ChipMango competes with established chip-design outsourcing firms such as HCL Tech, TATA ELXSI, and FTD Infocom Pvt Limited, which dominate India’s semiconductor design industry. These companies benefit from decades of accumulated talent, global presence and availability of resources, but they also operate at a scale that makes them expensive and less flexible. ChipMango’s strategy is to stay lean and reduce chip design costs by up to 80%, leveraging a fully software-based, cloud-enabled model.
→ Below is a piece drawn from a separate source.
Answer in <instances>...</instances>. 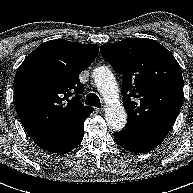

ChipMango’s long term ambition is to position Nigeria, and eventually Africa, within the global semiconductor value chain, a space the continent is largely absent from. The company is also focused on using its design capacity to serve local needs as it believes that in time, African engineers could design chips optimised for African realities. In practical terms, that could mean designing chips for devices that operate efficiently under frequent power outages. The company claims to have achieved roughly $200,000 in annual recurring revenue (ARR) and plans to scale the Lagos center to reach a full capacity of 90 engineers with the $1 million pre-seed round it’s currently raising.
The billion-dollar chip-production facilities, like fabrication plants, may still be distant. But a crucial first step, chip design, is here now in a quiet Lagos office. By building capacity, ChipMango hopes to ensure that when manufacturing eventually reaches the continent, the technical expertise will already exist.